In February, leaders from the African Union formally launched the African Leaders for Nutrition (ALN) initiative . This initiative, supported by the African Development Bank, the African Union Commission, the Global Panel on Agriculture and Food Systems for Nutrition, the Bill and Melinda Gates Foundation, commits countries to overcoming malnutrition and to using nutrition as a driver of overall economic growth and sustainable development.
According to Akinwumi Adesina, President of the African Development Bank, as many as 59 million children in the region suffer from stunting and 14 million suffer from wasting. This malnutrition does not only impact the children affected; it also has long-lasting economic repercussions for countries and the region as a whole. The AfDB estimates that malnutrition’s effects – including infant mortality, medical costs, and impaired cognitive and physical development – cost Africa as a whole USD 25 billion annually and can cause individual countries to lose between 3 and 16 percent of their annual GDP.

PROBLEMS AND TASKS:
1. Repeat the portion of the text on African nutrition between "In February, leaders" and "and sustainable development.", inclusive.
2. Continue the text on malnutrition in Africa with the next part, starting after its last sentence.
The items that come next have no connection to the nutrition text.

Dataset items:
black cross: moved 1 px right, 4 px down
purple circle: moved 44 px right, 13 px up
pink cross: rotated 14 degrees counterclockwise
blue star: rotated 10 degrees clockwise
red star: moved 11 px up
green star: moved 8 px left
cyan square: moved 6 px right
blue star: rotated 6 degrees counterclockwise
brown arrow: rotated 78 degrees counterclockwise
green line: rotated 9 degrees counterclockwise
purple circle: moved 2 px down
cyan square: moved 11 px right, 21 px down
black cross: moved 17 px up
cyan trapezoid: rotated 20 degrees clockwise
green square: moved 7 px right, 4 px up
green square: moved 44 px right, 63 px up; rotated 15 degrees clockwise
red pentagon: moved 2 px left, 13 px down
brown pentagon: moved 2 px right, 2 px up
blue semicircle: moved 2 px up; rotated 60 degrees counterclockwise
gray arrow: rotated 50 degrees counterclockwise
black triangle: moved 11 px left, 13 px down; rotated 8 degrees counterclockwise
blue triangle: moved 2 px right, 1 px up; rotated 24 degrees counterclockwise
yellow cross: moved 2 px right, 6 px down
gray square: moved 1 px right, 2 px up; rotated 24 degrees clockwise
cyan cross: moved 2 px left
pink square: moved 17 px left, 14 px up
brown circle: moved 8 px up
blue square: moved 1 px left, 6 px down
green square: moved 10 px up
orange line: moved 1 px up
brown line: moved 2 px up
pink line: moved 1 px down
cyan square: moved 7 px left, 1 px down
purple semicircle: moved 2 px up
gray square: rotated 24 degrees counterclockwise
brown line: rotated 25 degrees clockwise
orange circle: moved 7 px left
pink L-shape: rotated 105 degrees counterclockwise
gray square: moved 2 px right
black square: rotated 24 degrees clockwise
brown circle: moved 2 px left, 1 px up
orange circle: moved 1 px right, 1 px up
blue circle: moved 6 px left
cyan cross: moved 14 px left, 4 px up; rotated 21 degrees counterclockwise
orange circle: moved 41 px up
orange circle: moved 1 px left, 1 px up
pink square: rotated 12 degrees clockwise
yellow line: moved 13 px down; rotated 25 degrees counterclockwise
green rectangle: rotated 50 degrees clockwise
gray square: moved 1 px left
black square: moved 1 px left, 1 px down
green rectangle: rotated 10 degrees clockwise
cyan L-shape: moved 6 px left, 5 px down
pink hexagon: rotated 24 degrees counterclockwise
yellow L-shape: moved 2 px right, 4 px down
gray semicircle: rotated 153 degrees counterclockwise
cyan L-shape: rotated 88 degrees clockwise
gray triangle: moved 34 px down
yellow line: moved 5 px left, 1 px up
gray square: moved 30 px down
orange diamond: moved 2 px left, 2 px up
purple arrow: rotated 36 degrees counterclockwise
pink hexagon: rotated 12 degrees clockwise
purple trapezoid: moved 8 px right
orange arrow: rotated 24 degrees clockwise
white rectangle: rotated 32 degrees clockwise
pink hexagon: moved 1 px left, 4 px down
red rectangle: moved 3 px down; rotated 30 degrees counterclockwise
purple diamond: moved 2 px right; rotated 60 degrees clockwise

ANSWERS IN ORDER:
1.
In February, leaders from the African Union formally launched the African Leaders for Nutrition (ALN) initiative . This initiative, supported by the African Development Bank, the African Union Commission, the Global Panel on Agriculture and Food Systems for Nutrition, the Bill and Melinda Gates Foundation, commits countries to overcoming malnutrition and to using nutrition as a driver of overall economic growth and sustainable development.

2.
According to President Adesina, the ALN initiative will include an Africa Nutrition Accountability Score Card, which will help countries track their progress in addressing malnutrition and in building “gray matter infrastructure” – essentially populations’ cognitive abilities and countries’ human capital. This scorecard will provide an incentive for governments to prioritize investments in nutrition-sensitive programs.
The initiative will also support the Malabo Declaration’ s target of reducing the rate of child stunting to 10 percent and the rate of child underweight to 5 percent by 2025.